Gasco, the main gas producer in the UAE along with Adgas, is one of the largest gas companies in the world and it caters for most of the country's gas needs. The bulk of Adgas's production, mainly LNG, is exported to Japan's Tokyo Electric Power company (Tepco).

The UAE controls the fifth largest proven gas deposits in the world after Russia, Iran, Qatar and Saudi Arabia, with estimated reserves of around 6.5 trillion cubic metres. As a large part of those deposits are associated with oil, making their separation a costly process, the UAE has resorted to Qatar to meet part of its fast growing gas demand.

Official figures showed the UAE's gas production surged by more than 10 billion cubic metres (BCM) a year over the past five years.

From around 64bcm in 2003, the country's gas output recorded a steady growth in the following years before peaking at nearly 74.6 bcm in 2007.

The 2007 production included around 50.2bcm of marketed gas and 17.7bcm of gas re-injected into oil wells to maximise recovery rates. The rest covered flared gas and wasted gas during the consumption process.

The surge allowed the UAE to maintain its position as the fourth largest Arab gas producer after Qatar, Algeria and Saudi Arabia.

The UAE has not yet released data on its 2008 gas output but industry sources close to Adnoc said it exceeded 77bcm.

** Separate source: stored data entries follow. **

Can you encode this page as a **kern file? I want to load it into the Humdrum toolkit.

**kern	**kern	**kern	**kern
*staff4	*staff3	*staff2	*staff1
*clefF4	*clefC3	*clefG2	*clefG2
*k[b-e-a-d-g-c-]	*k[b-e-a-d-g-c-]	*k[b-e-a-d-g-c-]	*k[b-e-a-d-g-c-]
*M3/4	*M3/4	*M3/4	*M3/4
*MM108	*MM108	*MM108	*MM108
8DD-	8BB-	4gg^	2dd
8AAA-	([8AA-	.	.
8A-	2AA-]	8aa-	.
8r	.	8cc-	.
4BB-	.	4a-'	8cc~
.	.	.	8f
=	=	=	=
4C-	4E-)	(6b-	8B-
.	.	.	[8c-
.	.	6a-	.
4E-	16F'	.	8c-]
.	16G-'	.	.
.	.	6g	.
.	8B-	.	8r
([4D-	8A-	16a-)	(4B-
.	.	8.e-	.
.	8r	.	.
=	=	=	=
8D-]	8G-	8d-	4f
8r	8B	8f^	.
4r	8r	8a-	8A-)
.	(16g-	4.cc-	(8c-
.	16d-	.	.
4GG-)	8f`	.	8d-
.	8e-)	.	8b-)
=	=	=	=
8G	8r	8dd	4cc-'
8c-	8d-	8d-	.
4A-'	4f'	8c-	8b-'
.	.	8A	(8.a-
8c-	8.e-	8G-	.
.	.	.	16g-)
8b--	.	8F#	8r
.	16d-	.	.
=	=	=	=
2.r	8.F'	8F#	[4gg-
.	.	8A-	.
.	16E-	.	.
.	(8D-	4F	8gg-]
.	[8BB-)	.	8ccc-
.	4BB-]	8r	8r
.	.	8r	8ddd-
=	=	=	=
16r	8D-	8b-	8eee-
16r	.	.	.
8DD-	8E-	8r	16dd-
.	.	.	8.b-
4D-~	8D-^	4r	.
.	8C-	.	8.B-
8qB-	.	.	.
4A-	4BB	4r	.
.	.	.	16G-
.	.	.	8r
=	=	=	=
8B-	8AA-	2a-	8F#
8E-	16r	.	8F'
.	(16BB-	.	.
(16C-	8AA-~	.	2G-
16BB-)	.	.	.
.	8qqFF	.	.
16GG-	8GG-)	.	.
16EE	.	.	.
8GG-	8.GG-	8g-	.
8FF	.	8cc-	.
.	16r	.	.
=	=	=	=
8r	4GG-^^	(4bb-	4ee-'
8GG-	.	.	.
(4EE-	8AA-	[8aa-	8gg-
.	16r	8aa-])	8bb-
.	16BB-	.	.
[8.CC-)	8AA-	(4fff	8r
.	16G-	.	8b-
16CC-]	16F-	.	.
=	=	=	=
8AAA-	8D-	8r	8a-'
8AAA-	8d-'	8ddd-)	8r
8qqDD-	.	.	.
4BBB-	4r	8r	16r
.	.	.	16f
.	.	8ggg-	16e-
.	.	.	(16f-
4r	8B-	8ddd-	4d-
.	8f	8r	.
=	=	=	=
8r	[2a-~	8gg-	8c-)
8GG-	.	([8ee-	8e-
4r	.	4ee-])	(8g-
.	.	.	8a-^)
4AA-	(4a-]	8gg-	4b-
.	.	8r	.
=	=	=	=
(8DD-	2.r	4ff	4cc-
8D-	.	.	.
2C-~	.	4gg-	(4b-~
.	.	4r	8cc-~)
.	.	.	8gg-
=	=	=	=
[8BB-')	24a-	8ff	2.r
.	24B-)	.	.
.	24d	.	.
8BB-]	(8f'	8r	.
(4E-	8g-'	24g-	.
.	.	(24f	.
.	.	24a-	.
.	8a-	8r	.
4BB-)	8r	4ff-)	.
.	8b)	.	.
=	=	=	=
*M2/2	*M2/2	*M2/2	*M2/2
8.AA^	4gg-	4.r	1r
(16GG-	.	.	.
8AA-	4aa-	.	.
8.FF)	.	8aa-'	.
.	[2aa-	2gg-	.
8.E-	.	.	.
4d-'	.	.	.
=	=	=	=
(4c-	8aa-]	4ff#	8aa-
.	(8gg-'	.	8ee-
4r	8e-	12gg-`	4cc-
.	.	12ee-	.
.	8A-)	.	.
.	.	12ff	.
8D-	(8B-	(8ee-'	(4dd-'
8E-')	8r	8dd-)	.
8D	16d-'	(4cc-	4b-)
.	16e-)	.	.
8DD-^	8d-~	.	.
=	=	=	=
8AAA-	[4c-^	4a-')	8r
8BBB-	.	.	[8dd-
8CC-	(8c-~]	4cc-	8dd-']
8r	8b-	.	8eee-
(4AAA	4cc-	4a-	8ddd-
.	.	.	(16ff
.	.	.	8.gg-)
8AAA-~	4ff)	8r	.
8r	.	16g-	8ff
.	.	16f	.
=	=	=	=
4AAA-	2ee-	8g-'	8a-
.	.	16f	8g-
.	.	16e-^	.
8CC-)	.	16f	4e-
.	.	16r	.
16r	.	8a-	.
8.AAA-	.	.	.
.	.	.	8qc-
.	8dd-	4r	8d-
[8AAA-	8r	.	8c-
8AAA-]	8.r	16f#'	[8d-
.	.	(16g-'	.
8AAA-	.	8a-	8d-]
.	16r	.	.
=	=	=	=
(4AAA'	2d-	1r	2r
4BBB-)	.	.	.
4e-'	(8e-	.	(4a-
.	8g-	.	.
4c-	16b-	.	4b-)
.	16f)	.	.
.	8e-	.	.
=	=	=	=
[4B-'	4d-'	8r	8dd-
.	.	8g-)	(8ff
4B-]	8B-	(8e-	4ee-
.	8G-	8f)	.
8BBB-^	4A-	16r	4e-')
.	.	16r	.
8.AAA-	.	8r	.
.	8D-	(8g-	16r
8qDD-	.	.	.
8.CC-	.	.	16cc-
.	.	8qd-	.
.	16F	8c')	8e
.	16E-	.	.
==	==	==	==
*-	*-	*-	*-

According to official Arab estimates, the global crisis and the ensuing decline in crude demand has forced the UAE and other regional oil producers to shelve some energy projects, including both upstream and downstream.

The figures by the Dammam-based Arab Petroleum Investment Corporation (Apicorp), an offshoot of Oapec, showed Arab and other Mena producers have already slashed their 2009-2013 investment plan by $200bn. It estimated shelved projects in the 2010-2014 are worth more than $100bn.